In order to facilitate decisions regarding a patient’s ability to consent to sexual relationships, a structured assessment process has been developed, which provides a helpful framework for clinicians10 (see Table 1). This includes ascertaining the patient’s awareness of the nature of the relationship, the ability to avoid exploitation and the awareness of potential risks. The paper also describes the specific steps involved in this assessment process, and acknowledges the difficulties that can result from complaints by family, visitors or even other staff as a result of the implementation of this caring and respectful policy.

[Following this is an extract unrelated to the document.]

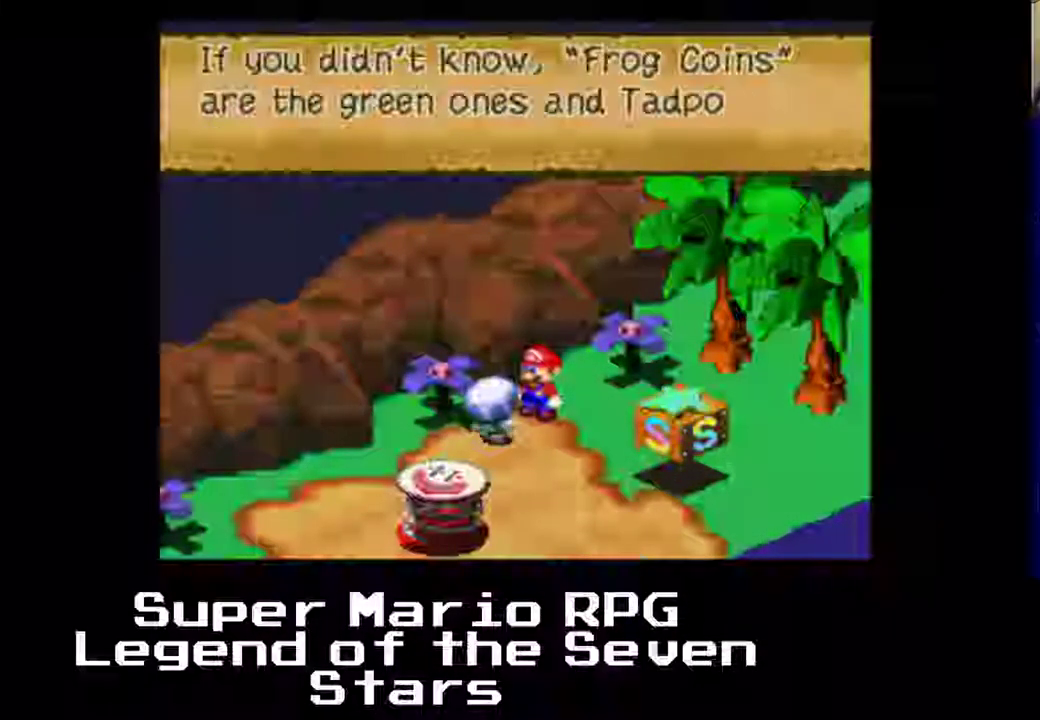
{"buttons": [], "left_stick": "center", "events": []}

If a patient is deemed competent to understand, consent to and form a relationship with another competent adult, then the choice is primarily for the patient to make — preventing a patient from doing so would be a violation of their basic human rights. Staff may have a role in supporting this decision (for example, by ensuring access to private space). If a patient in institutional care is not competent to decide, staff have a duty of care towards the patient to ensure that no harm results. Whether a noncompetent patient should be allowed to engage in a sexual relationship is a diffi cult decision to make and will need to be carefully considered in the light of the person’s background and previous choices, and the nature of the contact. A discussion with the patient’s family may be helpful.

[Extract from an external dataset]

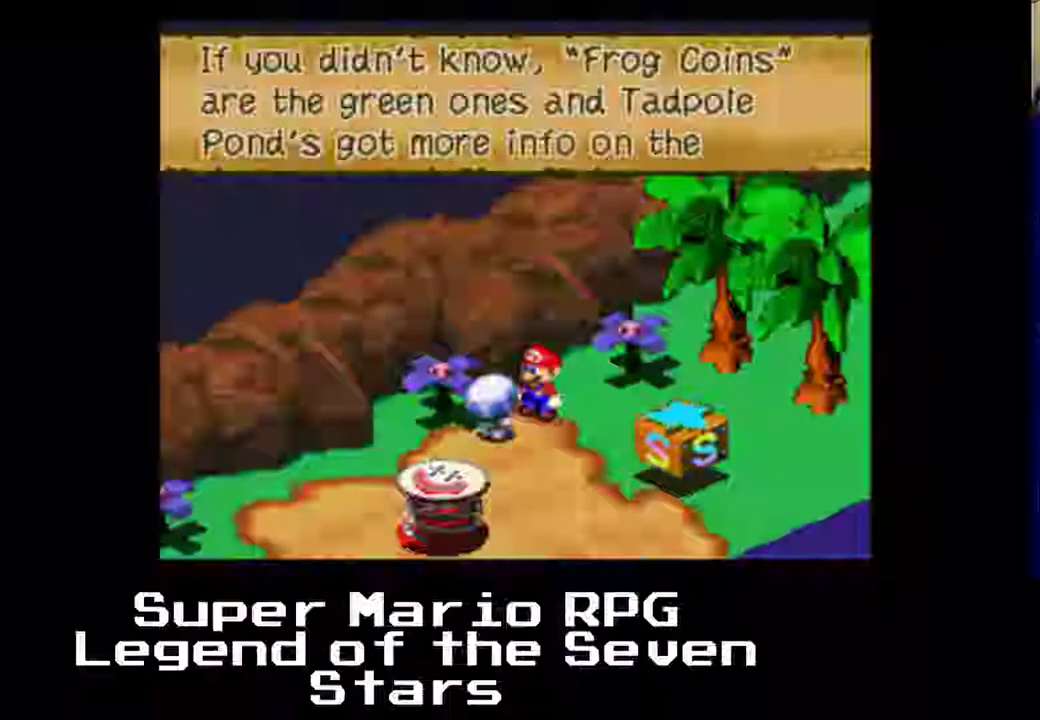
{"buttons": [], "left_stick": "center", "events": []}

Sexual expression in institutional care

Sexual expression is not limited to intercourse and should be interpreted broadly to reflect a wide range of physical acts, which include intercourse, masturbation, oral sex, fondling, kissing and hugging as well as a person’s need for closeness, tenderness and warmth. Although health and social care staff are generally reported to show a positive attitude towards sexual expression of residents in residential and nursing homes11, it remains debatable whether these positive attitudes are consistent with the implemented policies in institutional care in general, and with the actual behaviour of staff in particular. Cultural values, personal beliefs and especially inadequate training provide obstacles for staff (as well as carers) in confidently and sensitively responding to residents’ sexual expression. In this context, very few care homes provide their residents with double beds, and many such facilities have quite draconian rules disallowing sex in keeping with acute hospitals of all disciplines. There are authors who advocate that in cases where competency to engage in sexual activity is established in both individuals, appropriate facilities (a double bed, time in private, condoms, water-based lubrication and, if desired, sex toys) should be provided by care facilities for their residents2.

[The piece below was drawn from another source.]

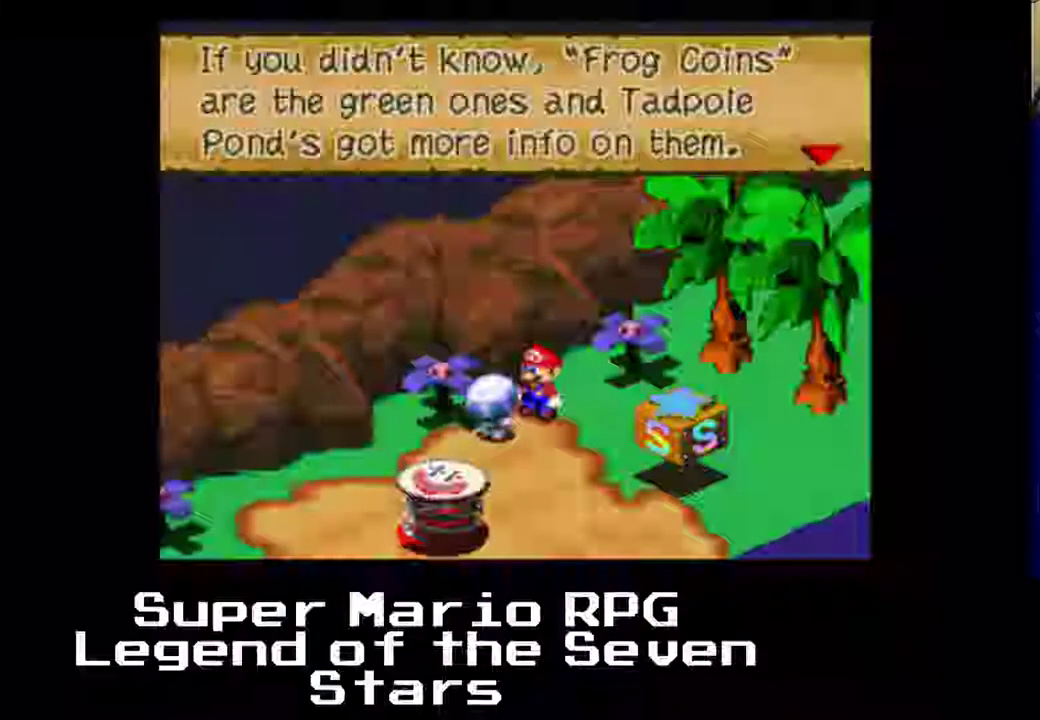
{"buttons": ["B"], "left_stick": "center", "events": [[417, "B", "down"]]}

Inappropriate sexual behaviour

Inappropriate sexual behaviours can be defined as sexual behaviours not suited to their context and that impair the care of the patient in a given environment12. There is sometimes a fi ne line between appropriate and inappropriate sexual behaviour, which often depends on the values of the staff and relatives of the patient concerned.

Underlying the assessment of ‘appropriateness’ are the often-pervasive bias of ageism, the stereotypical view of older adults as asexual and, particularly in the medical literature, the notion that sexuality in dementia tends to be a problem rather than a normal human form of expression in the context of a specific condition. Inappropriate sexual behaviour is not particularly common in dementia. One study found that seven per cent of 178 people with AD living at home, in residential care or in hospital showed sexually inappropriate behaviour with about equal frequency in men (eight per cent) and women (seven per cent)13. There was a significant positive association with severity of dementia. A review of the literature in this specific area found few references to inappropriate sexual behaviour in patients diagnosed with AD, noting that between two per cent and seven per cent displayed this difficulty, but reported that as many as 14 per cent may show an increase in libido14.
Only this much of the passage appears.